Plus généralement, ils demandent une intensification des initiatives européennes "en faveur d'une plus grande transparence du marché des produits dérivés conformément aux décisions du G20".

Ils attendent du président de la Commission européenne, Jose Manuel Barroso, qu'elle présente les résultats de son enquête sur "le rôle et l'impact de la spéculation sur CDS sur les obligations des Etats européens" ainsi que des mesures éventuelles lors du prochain conseil des ministres des Finances de l'UE, qui aura lieu le 16 mars.

Les CDS sont des produits financiers négociés sur un marché de gré à gré, non réglementé, qui permettent de se couvrir contre les risques de défaillance d'un emprunteur. Ce marché est estimé à 31.000 milliards de dollars.

Leur utilisation est mise en cause dans la crise grecque, des fonds étant accusés d'avoir spéculé via le marché des CDS sur un défaut de paiement d'Athènes, avec pour conséquence un renchérissement spectaculaire des taux d'intérêt réclamés à la Grèce pour se financer sur les marchés.

Elle a dû ainsi acquitter un taux supérieur de près de trois points de pourcentage à celui de l'Allemagne pour lever récemment cinq milliards d'euros sur une période de cinq ans.

INTERDICTION DES TRANSACTIONS SPÉCULATIVES

Recevant dimanche George Papandréou, le Premier ministre grec, Nicolas Sarkozy avait indiqué que la France, l'Allemagne et l'Eurogroupe prendraient rapidement des initiatives pour lutter contre la spéculation.

"Nous devons empêcher que les activités spéculatives ne créent une telle incertitude sur les marchés que les prix ne donnent plus une information correcte et que le coût de financement des Etats peut atteindre des niveaux injustifiables", déclarent Nicolas Sarkozy, Angela Merkel, George Papandréou et Jean-Claude Juncker dans leur lettre.

L'enquête devra aussi envisager, selon eux, des mesures appropriées "comme imposer une période minimale de détention des CDS, l'interdiction des transactions spéculatives sur les CDS et l'interdiction de l'achat de CDS qui ne sont pas utilisés à des fins de couverture".

S'agissant des marchés de produits financiers dérivés non réglementés, les signataires de la lettre estiment que les autorités de régulation doivent avoir accès aux informations sur la négociation et les portefeuilles de produits, "au travers d'un enregistrement obligatoire de tous les dérivés de gré à gré auprès de bases de données centrales situées en Europe".

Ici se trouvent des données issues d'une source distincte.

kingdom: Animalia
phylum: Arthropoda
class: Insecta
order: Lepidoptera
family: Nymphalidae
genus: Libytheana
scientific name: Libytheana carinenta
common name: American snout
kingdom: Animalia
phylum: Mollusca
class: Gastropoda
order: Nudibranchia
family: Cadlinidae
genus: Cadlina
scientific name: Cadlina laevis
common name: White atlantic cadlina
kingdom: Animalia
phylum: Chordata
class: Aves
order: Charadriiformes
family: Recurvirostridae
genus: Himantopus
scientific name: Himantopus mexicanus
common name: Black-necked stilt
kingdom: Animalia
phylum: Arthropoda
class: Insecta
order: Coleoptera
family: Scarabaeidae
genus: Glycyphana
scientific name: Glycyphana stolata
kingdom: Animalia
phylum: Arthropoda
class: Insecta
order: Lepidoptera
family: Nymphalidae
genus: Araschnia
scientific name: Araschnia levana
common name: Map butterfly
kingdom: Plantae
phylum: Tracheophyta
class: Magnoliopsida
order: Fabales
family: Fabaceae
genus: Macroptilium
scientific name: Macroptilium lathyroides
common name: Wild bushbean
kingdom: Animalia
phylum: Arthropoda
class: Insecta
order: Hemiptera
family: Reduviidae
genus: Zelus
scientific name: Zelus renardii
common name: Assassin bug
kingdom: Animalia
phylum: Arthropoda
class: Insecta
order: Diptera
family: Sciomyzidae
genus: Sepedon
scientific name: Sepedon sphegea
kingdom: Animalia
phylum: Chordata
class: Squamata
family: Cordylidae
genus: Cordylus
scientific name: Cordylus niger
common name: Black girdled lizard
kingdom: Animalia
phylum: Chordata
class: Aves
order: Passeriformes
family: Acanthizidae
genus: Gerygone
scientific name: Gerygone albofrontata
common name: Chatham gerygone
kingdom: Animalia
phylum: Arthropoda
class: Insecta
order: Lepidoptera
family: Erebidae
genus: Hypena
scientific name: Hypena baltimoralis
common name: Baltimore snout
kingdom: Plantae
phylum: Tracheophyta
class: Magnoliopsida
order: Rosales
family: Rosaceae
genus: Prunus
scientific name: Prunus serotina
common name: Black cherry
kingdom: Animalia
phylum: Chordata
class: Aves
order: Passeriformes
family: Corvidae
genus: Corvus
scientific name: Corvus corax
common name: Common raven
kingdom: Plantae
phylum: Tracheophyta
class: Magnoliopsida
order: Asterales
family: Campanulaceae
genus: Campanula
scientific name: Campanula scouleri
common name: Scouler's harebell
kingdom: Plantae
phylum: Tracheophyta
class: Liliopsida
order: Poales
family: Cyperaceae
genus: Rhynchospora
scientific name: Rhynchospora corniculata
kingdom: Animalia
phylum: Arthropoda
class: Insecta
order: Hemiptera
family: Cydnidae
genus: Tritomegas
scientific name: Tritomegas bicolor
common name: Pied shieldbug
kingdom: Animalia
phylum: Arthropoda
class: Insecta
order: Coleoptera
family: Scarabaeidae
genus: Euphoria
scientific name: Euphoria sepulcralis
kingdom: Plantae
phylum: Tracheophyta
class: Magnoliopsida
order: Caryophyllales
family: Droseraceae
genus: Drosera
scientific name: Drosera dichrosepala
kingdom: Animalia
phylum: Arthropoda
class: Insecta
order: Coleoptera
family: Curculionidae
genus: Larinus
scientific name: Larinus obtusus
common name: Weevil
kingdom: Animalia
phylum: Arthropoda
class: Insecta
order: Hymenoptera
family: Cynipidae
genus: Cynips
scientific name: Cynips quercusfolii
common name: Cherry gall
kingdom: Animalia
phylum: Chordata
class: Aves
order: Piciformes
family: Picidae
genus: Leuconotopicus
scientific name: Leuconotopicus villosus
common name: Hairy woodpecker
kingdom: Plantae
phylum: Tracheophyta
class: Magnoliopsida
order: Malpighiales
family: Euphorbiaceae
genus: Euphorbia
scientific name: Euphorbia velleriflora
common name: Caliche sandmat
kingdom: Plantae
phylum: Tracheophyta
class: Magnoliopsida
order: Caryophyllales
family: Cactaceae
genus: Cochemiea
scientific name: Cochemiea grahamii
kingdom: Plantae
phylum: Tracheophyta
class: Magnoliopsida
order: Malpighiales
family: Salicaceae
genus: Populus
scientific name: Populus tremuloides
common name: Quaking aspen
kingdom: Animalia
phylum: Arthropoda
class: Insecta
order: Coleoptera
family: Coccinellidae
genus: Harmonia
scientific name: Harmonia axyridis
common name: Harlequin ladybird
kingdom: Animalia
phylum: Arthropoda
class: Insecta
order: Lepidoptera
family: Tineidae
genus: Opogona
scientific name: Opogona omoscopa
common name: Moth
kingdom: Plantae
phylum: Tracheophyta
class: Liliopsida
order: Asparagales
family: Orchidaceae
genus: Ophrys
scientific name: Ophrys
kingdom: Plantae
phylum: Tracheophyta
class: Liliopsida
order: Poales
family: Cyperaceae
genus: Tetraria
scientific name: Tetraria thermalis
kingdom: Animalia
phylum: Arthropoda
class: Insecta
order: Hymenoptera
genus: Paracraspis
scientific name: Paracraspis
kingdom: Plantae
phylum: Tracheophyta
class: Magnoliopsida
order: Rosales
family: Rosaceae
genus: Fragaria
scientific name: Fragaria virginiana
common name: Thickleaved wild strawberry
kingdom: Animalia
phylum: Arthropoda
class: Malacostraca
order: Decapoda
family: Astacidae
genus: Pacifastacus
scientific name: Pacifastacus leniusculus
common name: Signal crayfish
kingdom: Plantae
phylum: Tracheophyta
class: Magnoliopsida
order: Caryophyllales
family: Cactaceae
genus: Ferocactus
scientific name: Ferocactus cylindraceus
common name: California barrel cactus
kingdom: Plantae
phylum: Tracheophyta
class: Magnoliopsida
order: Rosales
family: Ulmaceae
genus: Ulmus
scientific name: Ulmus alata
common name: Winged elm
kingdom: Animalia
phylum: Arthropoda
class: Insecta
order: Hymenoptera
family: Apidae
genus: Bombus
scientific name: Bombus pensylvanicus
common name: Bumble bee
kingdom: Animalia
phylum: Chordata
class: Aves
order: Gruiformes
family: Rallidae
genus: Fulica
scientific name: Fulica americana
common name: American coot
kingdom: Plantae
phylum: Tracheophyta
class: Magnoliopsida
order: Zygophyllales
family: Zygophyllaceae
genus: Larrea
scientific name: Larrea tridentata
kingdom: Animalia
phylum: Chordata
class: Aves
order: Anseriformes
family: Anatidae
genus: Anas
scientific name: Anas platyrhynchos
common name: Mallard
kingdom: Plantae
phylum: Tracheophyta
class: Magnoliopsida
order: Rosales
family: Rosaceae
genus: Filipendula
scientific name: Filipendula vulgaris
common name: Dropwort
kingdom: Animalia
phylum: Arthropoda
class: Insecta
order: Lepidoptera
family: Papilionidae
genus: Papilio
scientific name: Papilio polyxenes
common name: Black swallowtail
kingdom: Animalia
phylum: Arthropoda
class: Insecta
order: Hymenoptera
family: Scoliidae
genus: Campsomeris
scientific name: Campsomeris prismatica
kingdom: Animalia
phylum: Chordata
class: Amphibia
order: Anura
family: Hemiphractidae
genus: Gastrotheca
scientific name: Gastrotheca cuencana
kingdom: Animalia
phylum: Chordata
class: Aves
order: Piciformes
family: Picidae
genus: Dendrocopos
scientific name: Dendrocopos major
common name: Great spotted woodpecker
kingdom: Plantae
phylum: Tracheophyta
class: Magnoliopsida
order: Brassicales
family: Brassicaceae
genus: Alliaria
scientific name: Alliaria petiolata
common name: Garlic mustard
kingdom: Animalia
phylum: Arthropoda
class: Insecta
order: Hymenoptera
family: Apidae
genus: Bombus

"Ceci permettra aux autorités de régulation d'identifier les principaux acteurs de marché et de surveiller leurs activités", indiquent-ils, en soulignant que les "régulateurs devraient disposer d'un droit d'accès illimité aux données de marché".

Ceci nécessitera aussi que les "régulateurs européens reçoivent les informations détaillées pertinentes des bases de données situées hors d'Europe".